Philadelphia, PA (WorkersCompensation.com) – While a federal judge ruled recently that UberBlack drivers cannot be considered employees of the company, one expert has said that underwriters should carefully consider how their clients are classifying their employees.
U.S. District Judge Michael Baylson, Senior United States District Judge for the Eastern District of Pennsylvania, ruled that the San Francisco-based company’s limousine drivers are independent contractors and not employees, according to the federal Fair Labor Standards Act.
The ruling, which could have major implications for the Gig Economy, is the latest in favor of Uber, which has been hit with dozens of lawsuits over the years asserting that their drivers are employees, entitled to minimum wage, overtime, workers’ compensation and other benefits, and not contractors.
In an email interview with WorkersCompensation.com, an Uber spokesperson said the company is pleased with the decision.
Uber’s had mixed results with its lawsuits. In Florida last year, an appeals court ruled that Uber drivers were not employees under Florida laws. But in New York and California, state agencies have ruled that they are employees under those state’s laws.
An employer’s decision to classify a worker as a contractor and not an employee, could have ramifications for insurance underwriters, said Matt Zender, VP and Product Manager for AmTrust .
“If we’re underwriting a risk assessment, and 50 percent of a company’s employees work from home, we have to assume they are working 24/7. And now they are estimating that 43 percent of Americans will work in the Gig Economy in 2020. What happens when those workers turn out to be employees instead of contractors?” he said. “What’s going to happen to those carriers when they’re writing those policies and don’t know that the company has all these contractors until we can get down and do a premium audit?”
Zender said insurers need to be sure what they are covering.
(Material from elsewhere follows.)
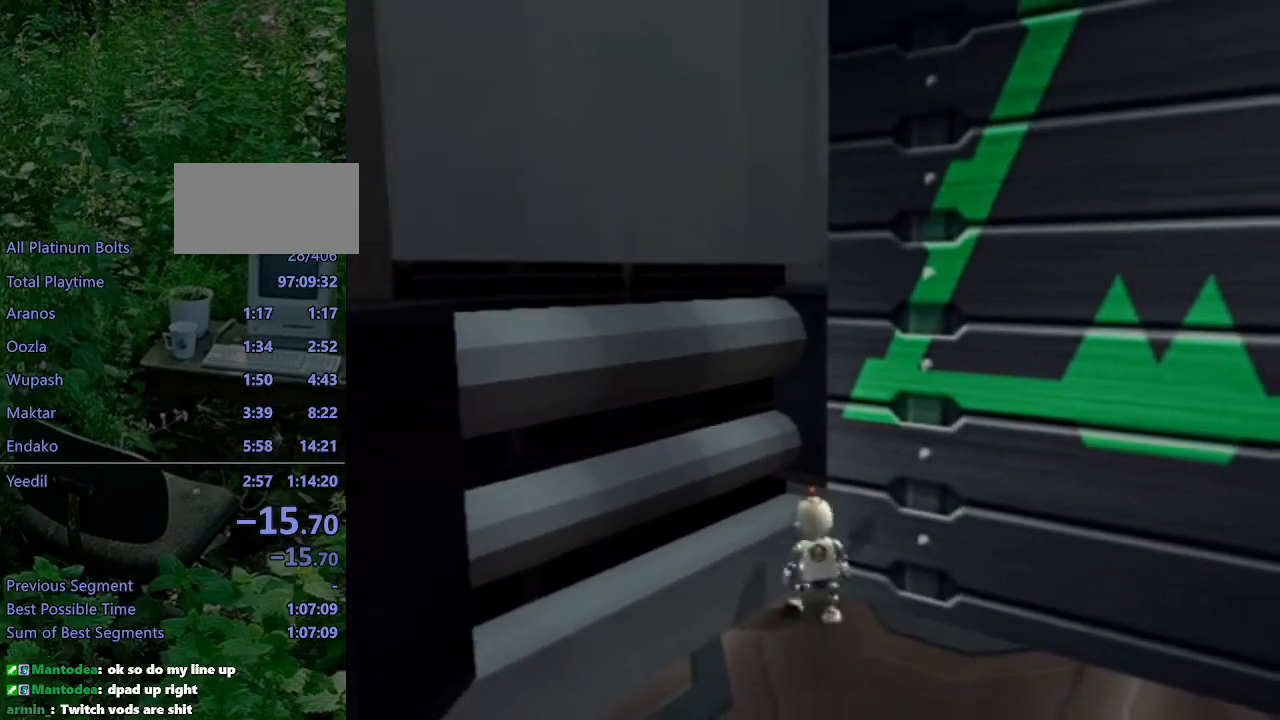
{"buttons": ["DPAD_UP", "DPAD_RIGHT"], "left_stick": "center", "right_stick": "center", "events": [[50, "DPAD_RIGHT", "down"], [233, "DPAD_RIGHT", "up"], [433, "DPAD_RIGHT", "down"]]}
“Agents have increased liabilities to tell a customer what is and isn’t an employee,” he said. “It will be more on the insurance industry to train employers to understand the definition of employee for their state.”
And as the Gig Rconomy grows, Zender said, there will be increased calls for change in the workers’ compensation world.
“There’s no question that if the Gig Economy does grow, then there’s going to be tremendous pressure on the Grand Bargain,” he said. “With an increasing number of Gig Economy employees, the questions become who’s going to train them? Who’s going to make modifications to their work environment in the case of an injury? Who’s going to monitor them to make sure they don’t work 14-15 hours a day and risk injury because of fatigue, stress and exertion?”
As much as he worries about the employers, though, Zender also worries about the employees.
“I do worry about the Grand Bargain, where the Gig Economy continues to increase in size,” he said. “Who’s taking care of those workers? The employer, in my estimation, will be the more informed party in that equation. Entering into that contract relationship, it’s the employees that are the ones I worry about.”